On February 19, 2026, the Netherlands Scientific Climate Council (WKR) published its advisory report titled 'Engage with behaviour change! Making sustainable and adaptive behaviour easy and obvious'. In this report, the WKR makes recommendations for more effective and structural behavioral policies aimed at promoting sustainable and adaptive behaviour. The key message is: structural and more effective behavioral policies can significantly reduce greenhouse gas emissions, increase the resilience and freedom of choice of the Dutch people, and yield benefits for our health, safety, and nature. Many people are open to climate policy if it is fair and feasible, and expect the government to take action.
Many Dutch people consider climate change to be important and are willing to act on it. However, the physical and social context oftentimes inhibits sustainable or climate-adaptation choices, for example, because choices are not affordable or because people are tempted to make choices that are unsustainable or increase climate risks.
The context can be changed in many ways to enable sustainable and adaptation behaviour. Sustainable behaviour reflects choices and behaviours that reduce greenhouse gas emissions, such as purchasing a heat pump, buying second-hand items, or traveling by train rather than by car. Adaptation behaviour involves choices and behaviours that reduce risks from climate change, such as installing sunshades, placing sandbags, or drinking enough during hot periods. The national government can enable citizens to engage in these behaviours through behavioural policy, which requires different combinations of policy instruments than those currently used.

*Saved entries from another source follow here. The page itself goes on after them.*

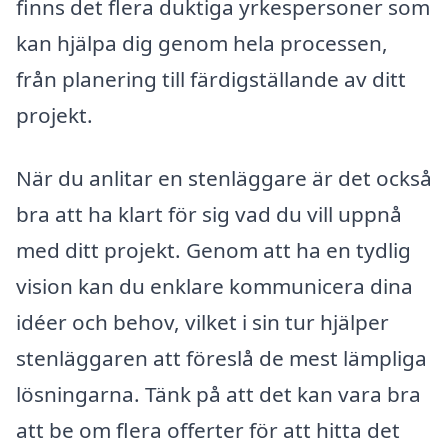
finns det flera duktiga yrkespersoner som
kan hjälpa dig genom hela processen,
från planering till färdigställande av ditt
projekt.
När du anlitar en stenläggare är det också
bra att ha klart för sig vad du vill uppnå
med ditt projekt. Genom att ha en tydlig
vision kan du enklare kommunicera dina
idéer och behov, vilket i sin tur hjälper
stenläggaren att föreslå de mest lämpliga
lösningarna. Tänk på att det kan vara bra
att be om flera offerter för att hitta det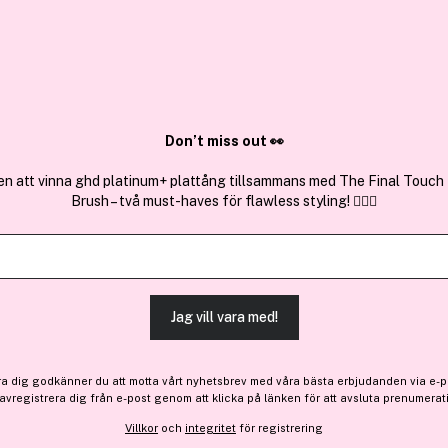
✓ Över 1,5 mil
ktura
✓ Trygg E-handel
Sök bland 25.250 produkter..
Don’t miss out 👀
en att vinna ghd platinum+ plattång tillsammans med The Final Touch
Brush – två must-haves för flawless styling! 💇‍♀️✨
Få 48 kr bonus
Estée Lauder
Double Wear Stay-In-Plac
(157)
Läs produktrecensione
Jag vill vara med!
475 kr
ra dig godkänner du att motta vårt nyhetsbrev med våra bästa erbjudanden via e-p
Slut i lager
 avregistrera dig från e-post genom att klicka på länken för att avsluta prenumerat
Villkor
och
integritet
för registrering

Recommendations for more effective behavioural policy
Behavioural policy is more effective when it addresses key antecedents of choices and behaviour. As most choices and behaviour are influenced by multiple factors, a mix of policy instruments and measures is needed. Ideally, positive as well as negative incentives are implemented, while counterproductive incentives are removed. Hence, the following three recommendations, in conjunction, will make behavioural policy more effective:
- Create a context in which sustainable and adaptation behaviour is easy, affordable, attractive, and the norm, via spatial policy, subsidies, choice architecture, and information provision.
- Implement policy that discourages behaviours that increase climate risks, including spatial policy, pricing instruments, laws and regulation, and information provision.
- Remove counterproductive incentives that promote behaviours that contributes to climate risks, such as fossil subsidies, and advertisements and offers aimed at promoting the consumption of meat, dairy, gasoline cars, and air travel, among other things.
Recommendations for more structural behavioural policy Behavioural policy is not yet being implemented structurally because of how interactions between society, markets, and the public sector are currently organized. Present barriers can be removed in the following three ways:
- Make the influence of vested interests more transparent and limit their influence. Improve the involvement of societal organizations and citizens in policy making.
- Ensure that policy targeting sustainable and adaptation behaviour is fair, for example by (higher) pricing for above average consumption, progressive taxes, or compensation.
- Place the potential and necessity of structural behavioural policy on the agenda at the directorate level within the government. Increase behavioural knowledge and capacity within the government in three ways: basic knowledge among all file holders, behavioural experts per department, and an expert centre across departments.